Yet today we can calculate the positions of all the catalogued stars and major celestial objects and pretty much know their exact distance from the Earth on any given date in the past, and with a few of the more sophisticated home astronomy programs you can enter in a date from the past or distant future and get an accurate look at the sky from a chosen point on the surface of the planet. All this is possible through mathematics, and a lot of hard work on the part of many dedicated scientists and computer programmers of our day. And so we can know what it would look like to some extent (minus the fine detail of gasses and other particles floating in space) at any given time or place. You know it’s not that different looking today than it was around the time of Plato, or Aristotle, or even when the very first symbols or writings were chiseled into a stone or cave wall. The only thing which has really changed is our perception of it, our concept, if you will, of the reasons and causes of what we can perceive today as the Universe.
We have come to know so much of what has happened in the very early formation of the Universe down to minute parts of one second, what is going on now with distant stars and planets, and finally what will likely happen toward the end of time and space as we know it. If the Universe continues to expand at this alarming rate we had calculated, it will eventually spread so thin into the vastness of empty space that proton decay seemed the likely engine of its demise. There would eventually be no galaxies or even light to show them to a living being, if there be any at that point in time anyway.
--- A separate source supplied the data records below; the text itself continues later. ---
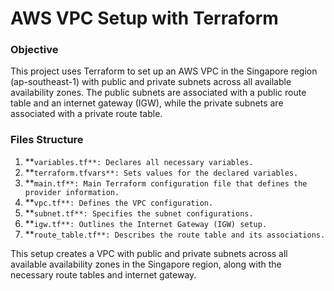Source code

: # AWS VPC Setup with Terraform

### Objective

This project uses Terraform to set up an AWS VPC in the Singapore region (ap-southeast-1) with public and private subnets across all available availability zones. The public subnets are associated with a public route table and an internet gateway (IGW), while the private subnets are associated with a private route table.

### Files Structure
1. **`variables.tf**: Declares all necessary variables.`
2. **`terraform.tfvars**: Sets values for the declared variables.`
3. **`main.tf**: Main Terraform configuration file that defines the provider information.`
4. **`vpc.tf**: Defines the VPC configuration.`
5. **`subnet.tf**: Specifies the subnet configurations.`
6. **`igw.tf**: Outlines the Internet Gateway (IGW) setup.`
7. **`route_table.tf**: Describes the route table and its associations.`

This setup creates a VPC with public and private subnets across all available availability zones in the Singapore region, along with the necessary route tables and internet gateway.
In that epoch the black holes will have sucked up all of the available matter, and they will be the only bodies in the expanding Universe, spreading outward from each other in a dark and unimaginably vast area of space until even they evaporate into nothing, having shed their last decaying proton. Or the expansion slows to a halt after untold billions of years and begins to go the other way for as many more billions of years until the big crunch, the endpoint of time as we know it.
Unfortunately there will not be any sentient beings/humans, or for that matter any living thing at all around to see it or feel it, near the end of a crunch, this is understood. Life will become extinct from mass cataclysmic events caused by gravitational pull as the delicate balance in the galaxies gets stirred up. Yes, it will be a very harsh and violent environment to experience as matter begins to collide and give off tremendous energy, just as it was harsh in the beginning, after all, it took a few billion years here on this average planet for any life to evolve, it should take at least that much, more or less, for it to die out at the end. Current thinking favors the continued expansion, though dark matter needs more evaluation.
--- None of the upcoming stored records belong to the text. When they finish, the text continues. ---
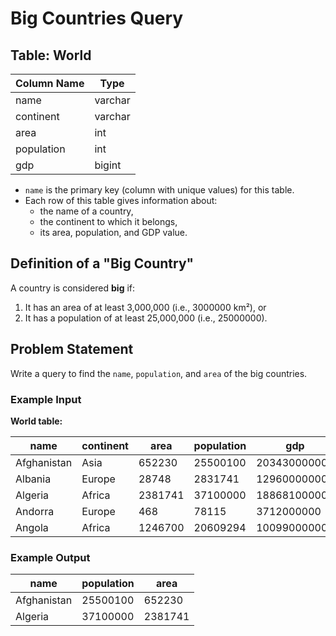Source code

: # Big Countries Query

## Table: World

| Column Name | Type    |
|-------------|---------|
| name        | varchar |
| continent   | varchar |
| area        | int     |
| population  | int     |
| gdp         | bigint  |

- `name` is the primary key (column with unique values) for this table.
- Each row of this table gives information about:
  - the name of a country,
  - the continent to which it belongs,
  - its area, population, and GDP value.

## Definition of a "Big Country"

A country is considered **big** if:
1. It has an area of at least 3,000,000 (i.e., 3000000 km²), or
2. It has a population of at least 25,000,000 (i.e., 25000000).

## Problem Statement

Write a query to find the `name`, `population`, and `area` of the big countries.

### Example Input

**World table:**

| name        | continent | area    | population | gdp          |
|-------------|-----------|---------|------------|--------------|
| Afghanistan | Asia      | 652230  | 25500100   | 20343000000  |
| Albania     | Europe    | 28748   | 2831741    | 12960000000  |
| Algeria     | Africa    | 2381741 | 37100000   | 188681000000 |
| Andorra     | Europe    | 468     | 78115      | 3712000000   |
| Angola      | Africa    | 1246700 | 20609294   | 100990000000 |

### Example Output

| name        | population | area    |
|-------------|------------|---------|
| Afghanistan | 25500100   | 652230  |
| Algeria     | 37100000   | 2381741 |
The point being that yes, we live in the sweet time, it’s good to be a human being now versus at either extreme point in the formation of this Universe. It’s really a bit of good luck we are here and can ponder these things, but more importantly it is because of all this knowledge we possess we can see there is hardly any room left for the possibility of the supernatural. I give no quarter to silly superstitious belief in Gods or Demons. It is undeniably incredible that any strong belief in the supernatural can exist for anyone possessing access to the full knowledge of the scientific advances in cosmology and quantum physics we have at our fingertips today. Yet there still exists a wide margin of the US population which clings to these wild notions, such as the Earth is only 6500 years old, or to a belief in that UFO’s have been abducting humans for research, or any number of other religious and nonreligious fallacies.
All of this leads me to conclude that we need a national standard for science education in the United States that recognizes the current level of astronomical and scientific knowledge, and enforces it in every state and every school no matter what. This could be accomplished by accepting submissions from every leading university across the country, and forming a scientific governing body which could constantly update and revise teaching standards as new knowledge arises. The governing body could be elected by the universities and monitored by unbiased members of these same universities and other chosen groups of respected scientists within and without the US government. Then let us see if the current level of mass ignorance in this country will decline, I feel that it will if this project is adhered to and administered properly. Of course the question of updating textbooks to reflect new findings seems daunting and costly, but could be overcome with the addition of separate addendums issued in a timely manner in pamphlet form.
Science or anti-science which is it going to be? Something must be done before the next fifty to a hundred years from now, or global warming will decide for us whether we get the luxury of pondering the lofty questions, or merely just surviving against the manmade destruction of the world.